Brief 1
List every person named in the Waratahs–Hurricanes match report.
Brief 2
From the Waratahs–Hurricanes match report, extract the stretch from "The Tahs blew" through "Canes 22-18 win.".

Provided passage
☆ ☆ ☆
The Waratahs suffered a gutting late defeat that has given their top four hopes a huge dent, falling behind the Hurricanes for the first time of their Super Rugby Pacific clash with just five minutes to play at Leichhardt Oval.
The Tahs blew a 15-0 halftime lead and matters got even worse as Wallabies centre Isaia Perese was replaced with a knee injury and returning veteran Paddy Ryan received a red card in the dying stages of the Canes 22-18 win.
Their victory was set up by an incredible performance from Ardie Savea in the second half, and a bold move by Hurricanes coach Jason Holland after his side was reeling in the first half.
“It feels like it got away from us,” said Tahs skipper Jake Gordon. “We controlled possession in the first half, they came out of the blocks early in the second half and we didn’t control that. We also had our chances in the second half.
☆ ☆ ☆
Study material
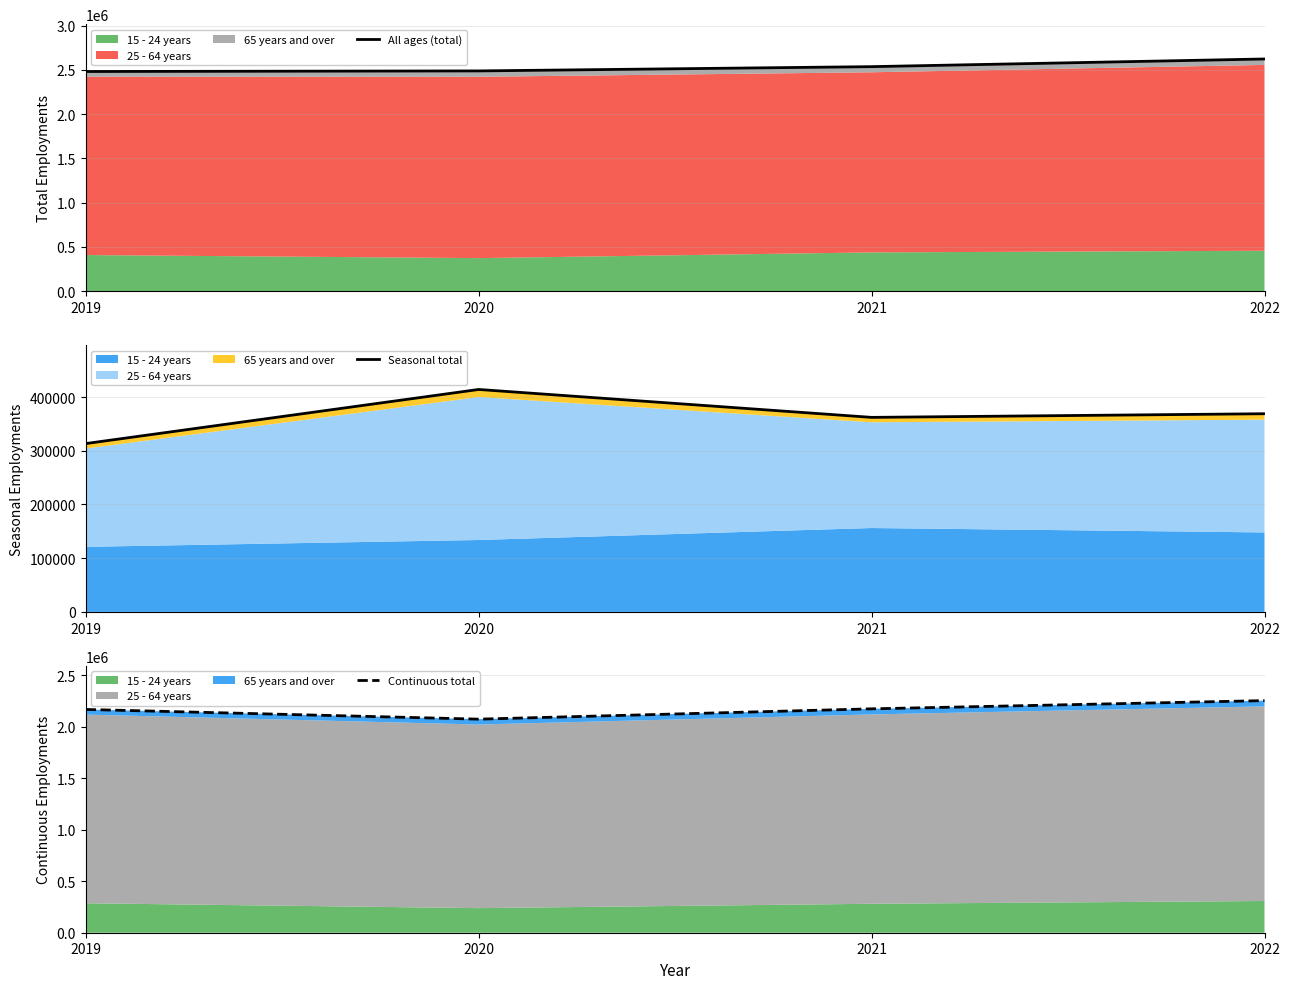

At how many categories does at least one series exceed 2137374?

4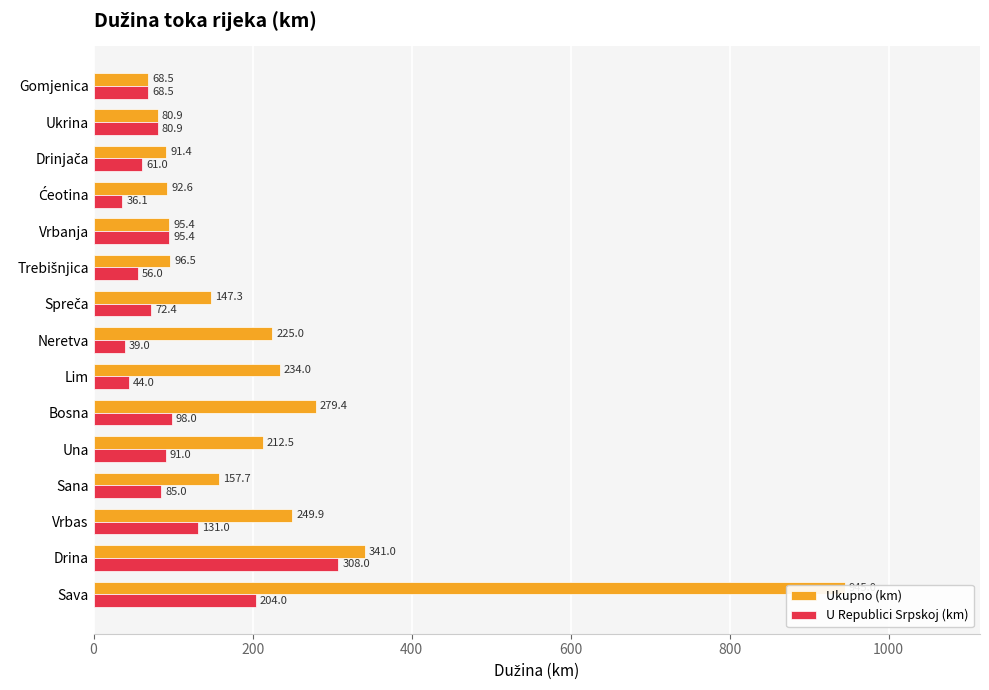

Which series has the largest total across all categories?

Ukupno (km)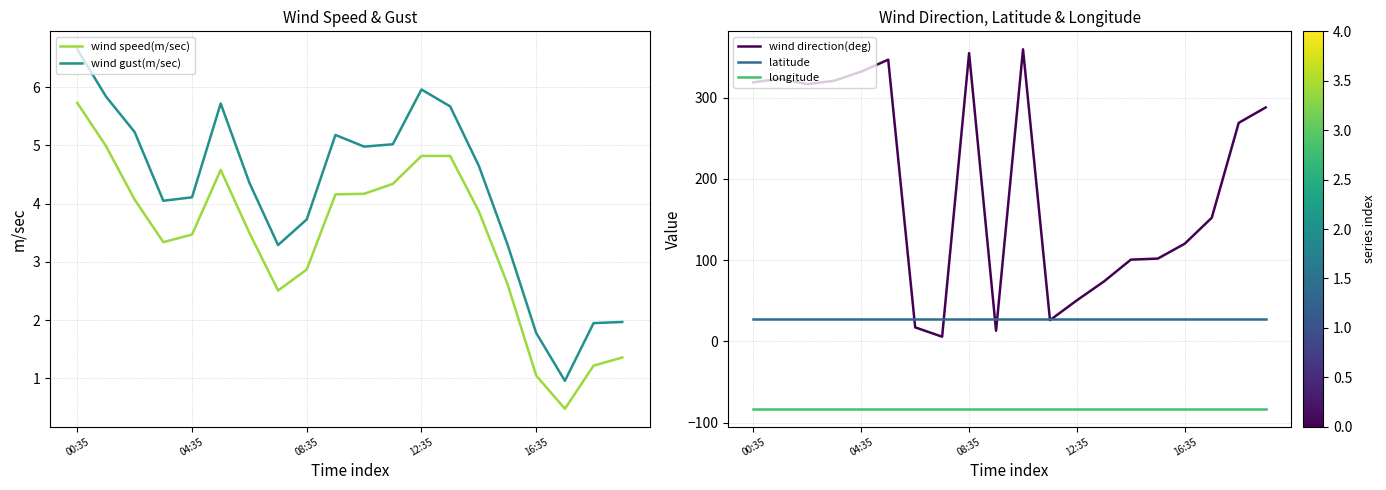

List the series in order of their peak value, highest first.

wind direction(deg), latitude, wind gust(m/sec), wind speed(m/sec), longitude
☆ ☆ ☆
Written solution 1
Isaia Perese
Paddy Ryan
Ardie Savea
Jason Holland
Jake Gordon

Written solution 2
The Tahs blew a 15-0 halftime lead and matters got even worse as Wallabies centre Isaia Perese was replaced with a knee injury and returning veteran Paddy Ryan received a red card in the dying stages of the Canes 22-18 win.